YOUR ASSIGNMENT: Where in the data below does the word "each" appear? Copy every line that has it.

RECORDS FOR THIS EXERCISE:
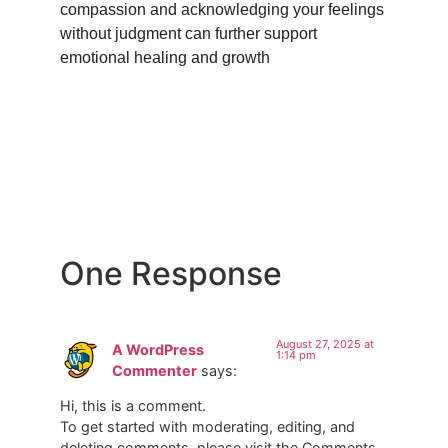
compassion and acknowledging your feelings
without judgment can further support
emotional healing and growth
One Response
August 27, 2025 at
A WordPress
1:14 pm
Commenter
says:
Hi, this is a comment.
To get started with moderating, editing, and
deleting comments, please visit the Comments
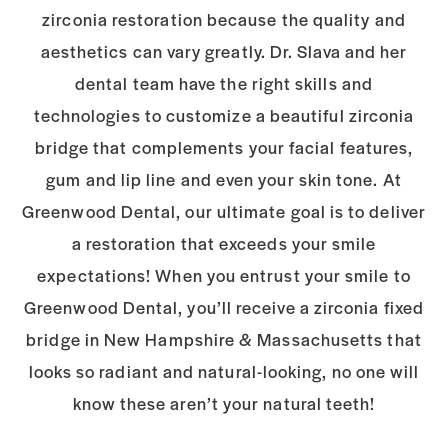
zirconia restoration because the quality and
aesthetics can vary greatly. Dr.
Slava and her
dental team have the right skills and
technologies to customize a beautiful
zirconia
bridge that complements your facial features,
gum and lip line and even your
skin tone. At
Greenwood Dental, our ultimate goal is to deliver
a restoration that
exceeds your smile
expectations! When you entrust your smile to
Greenwood Dental,
you’ll receive a zirconia fixed
bridge in New Hampshire & Massachusetts that
looks so
radiant and natural-looking, no one will
know these aren’t your natural teeth!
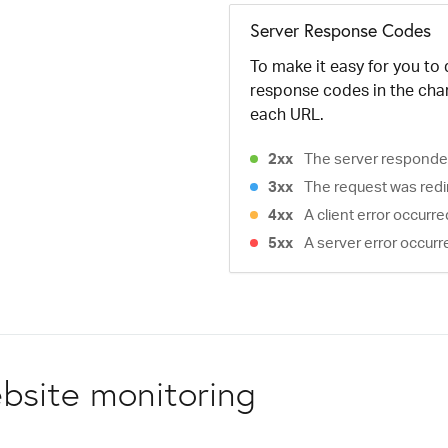
Server Response Codes
To make it easy for you to
response codes in the cha
each URL.
2xx
The server responded
3xx
The request was redi
4xx
A client error occurr
5xx
A server error occurr
bsite monitoring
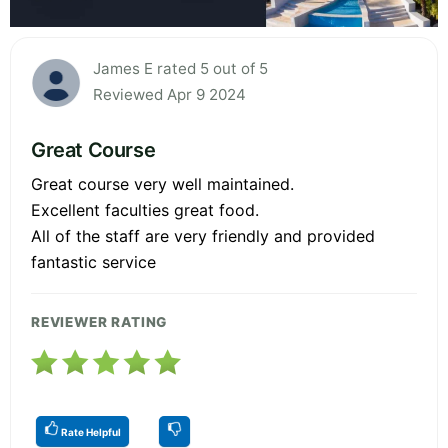
James E rated 5 out of 5
Reviewed Apr 9 2024
Great Course
Great course very well maintained.
Excellent faculties great food.
All of the staff are very friendly and provided
fantastic service
REVIEWER RATING
Rate Helpful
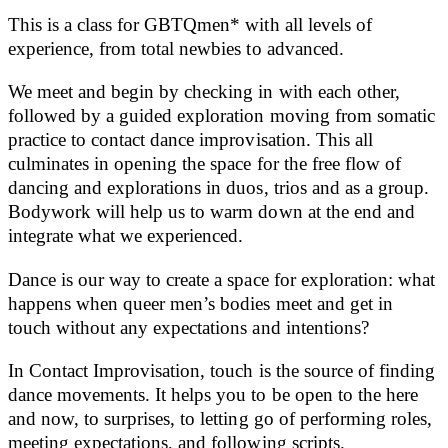
This is a class for GBTQmen* with all levels of
experience, from total newbies to advanced.
We meet and begin by checking in with each other,
followed by a guided exploration moving from somatic
practice to contact dance improvisation. This all
culminates in opening the space for the free flow of
dancing and explorations in duos, trios and as a group.
Bodywork will help us to warm down at the end and
integrate what we experienced.
Dance is our way to create a space for exploration: what
happens when queer men’s bodies meet and get in
touch without any expectations and intentions?
In Contact Improvisation, touch is the source of finding
dance movements. It helps you to be open to the here
and now, to surprises, to letting go of performing roles,
meeting expectations, and following scripts.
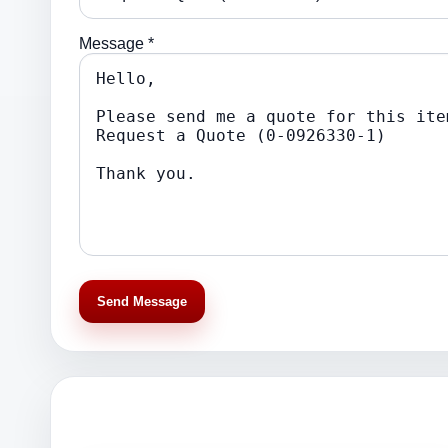
Message *
Send Message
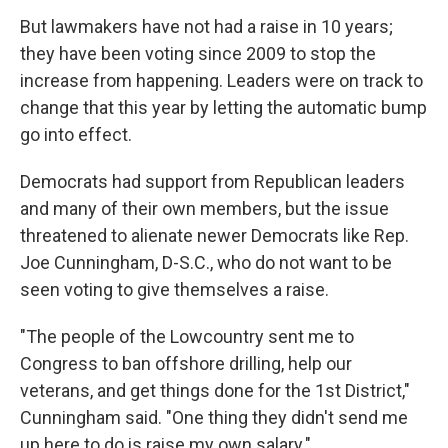
But lawmakers have not had a raise in 10 years;
they have been voting since 2009 to stop the
increase from happening. Leaders were on track to
change that this year by letting the automatic bump
go into effect.
Democrats had support from Republican leaders
and many of their own members, but the issue
threatened to alienate newer Democrats like Rep.
Joe Cunningham, D-S.C., who do not want to be
seen voting to give themselves a raise.
"The people of the Lowcountry sent me to
Congress to ban offshore drilling, help our
veterans, and get things done for the 1st District,"
Cunningham said. "One thing they didn't send me
up here to do is raise my own salary."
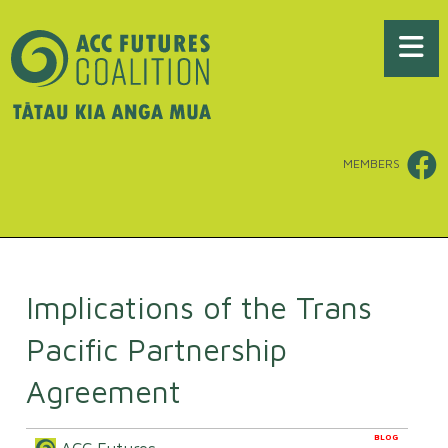
MEMBERS
Implications of the Trans
Pacific Partnership
Agreement
BLOG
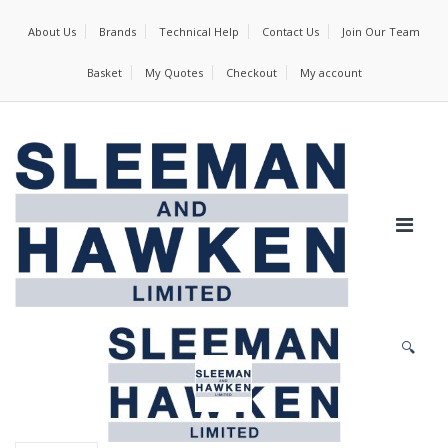
About Us
Brands
Technical Help
Contact Us
Join Our Team
Basket
My Quotes
Checkout
My account
🔍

SOLUTION FOR THIS EXERCISE:
each URL.
We meet and begin by checking in with each other,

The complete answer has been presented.